Les parties ont été convoquées par lettre recommandée avec accusé de réception à l’audience du 21 mars 2025.
Par courrier du 4 février 2025, le [18] s’est excusé de son absence à l’audience et a indiqué s’en remettre à la décision du tribunal.
Par courrier du 24 février 2025, la société [19] s’est excusée de son absence à l’audience, a adressé le décompte de sa créance et a souligné ne pas avoir d’observations particulières à formuler sur ce recours.
Par courrier du 17 mars 2025 la société [16] a adressé le montant de sa créance accompagnée de pièces justificatives.
A cette audience, Mme [R] [B] a comparu et a réitéré les termes de son recours.
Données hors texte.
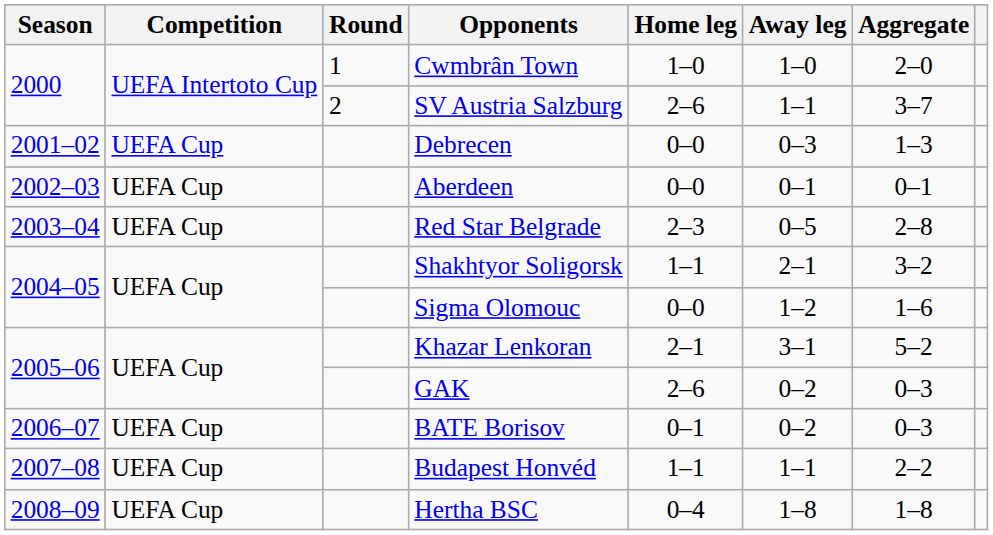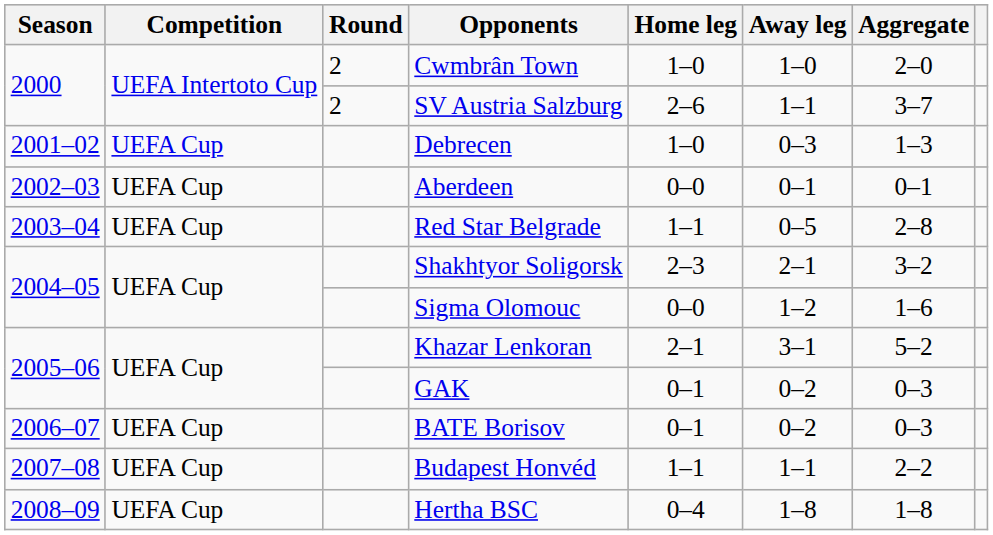Cwmbrân Town | Round: 1 -> 2
Debrecen | Home leg: 0–0 -> 1–0
Red Star Belgrade | Home leg: 2–3 -> 1–1
Shakhtyor Soligorsk | Home leg: 1–1 -> 2–3
GAK | Home leg: 2–6 -> 0–1
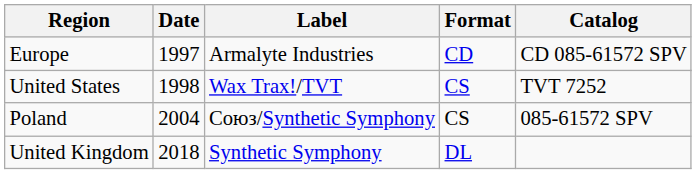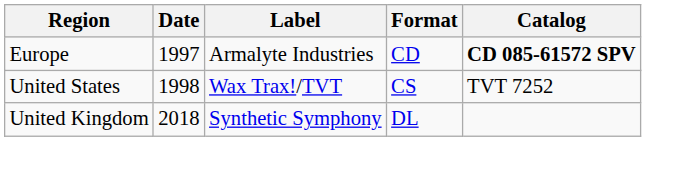Europe | Catalog: normal -> bold
- row: Poland | 2004 | Союз/Synthetic Symphony | CS | 085-61572 SPV
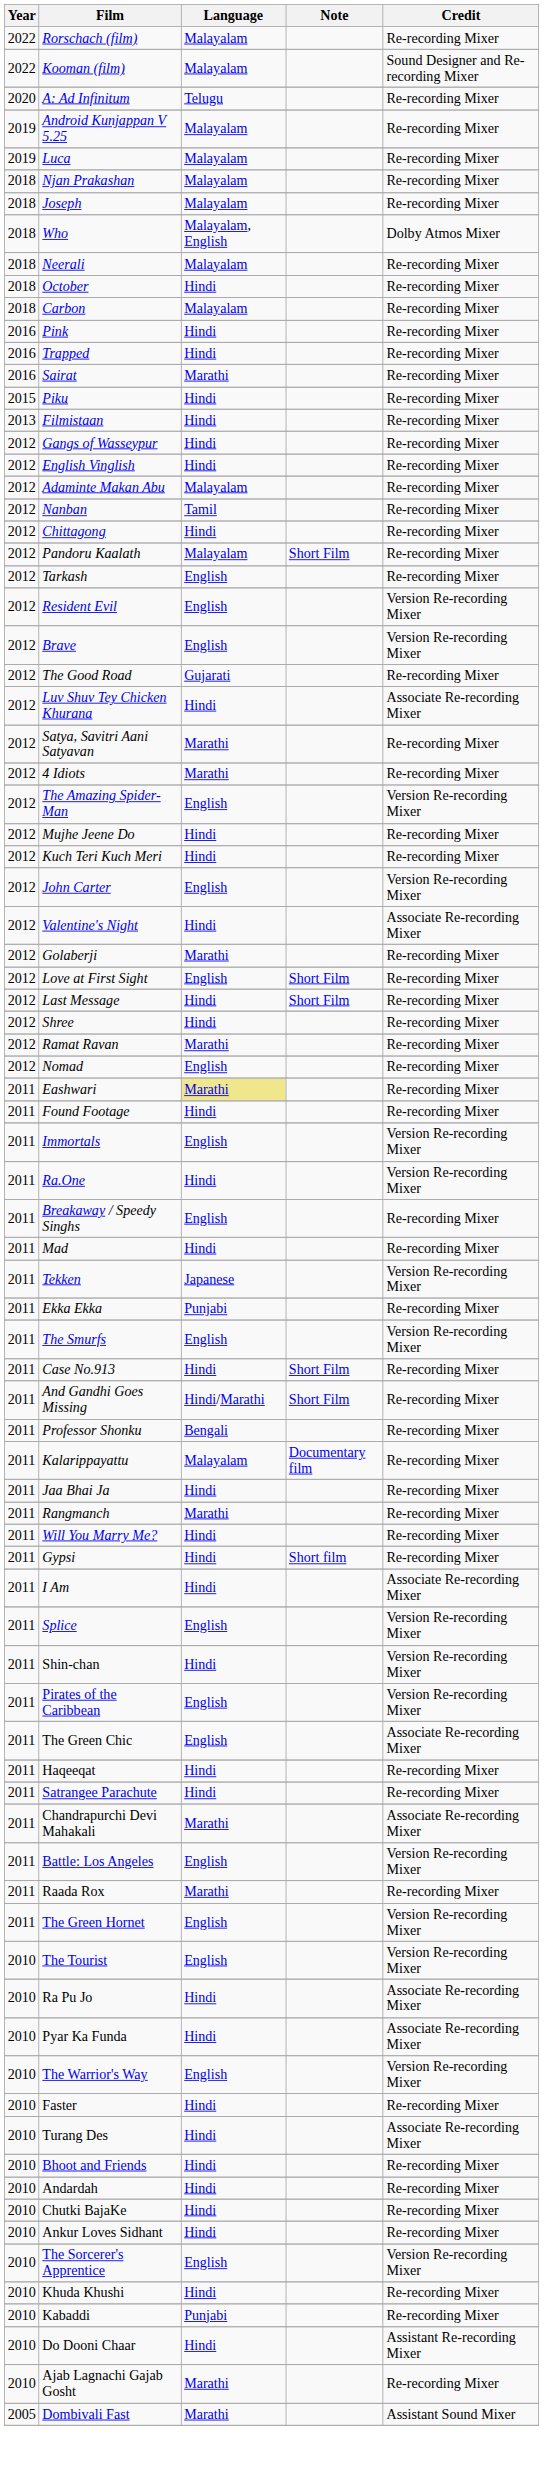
Elle indiqué avoir cessé son activité d’aide ménagère de sorte qu’elle ne percevrait que sa retraite. Elle estime aussi que ses impôts n’auraient pas été intégrés en tant que charge.
Les autres créanciers n’ont ni écrit ni comparu.
L’affaire a été mise en délibéré au 12 mai 2025.
MOTIFS DE LA DÉCISION
Sur la recevabilité du recours:
Les articles L 733-10 et suivants, et R.733-6 du code de la consommation disposent qu’une partie peut contester devant le juge des contentieux de la protection les mesures imposées par la commission en application des articles L. 733-1 et suivants dans les trente jours de la notification qui lui en est faite.
En l’espèce, Mme [R] [B] a reçu notification de ladite décision le 30 décembre 2024 et a formé un recours contre elle auprès de la [9] le 9 janvier 2025 soit avant l’expiration du délai de trente jours.
En conséquence, il y a lieu de déclarer son recours recevable.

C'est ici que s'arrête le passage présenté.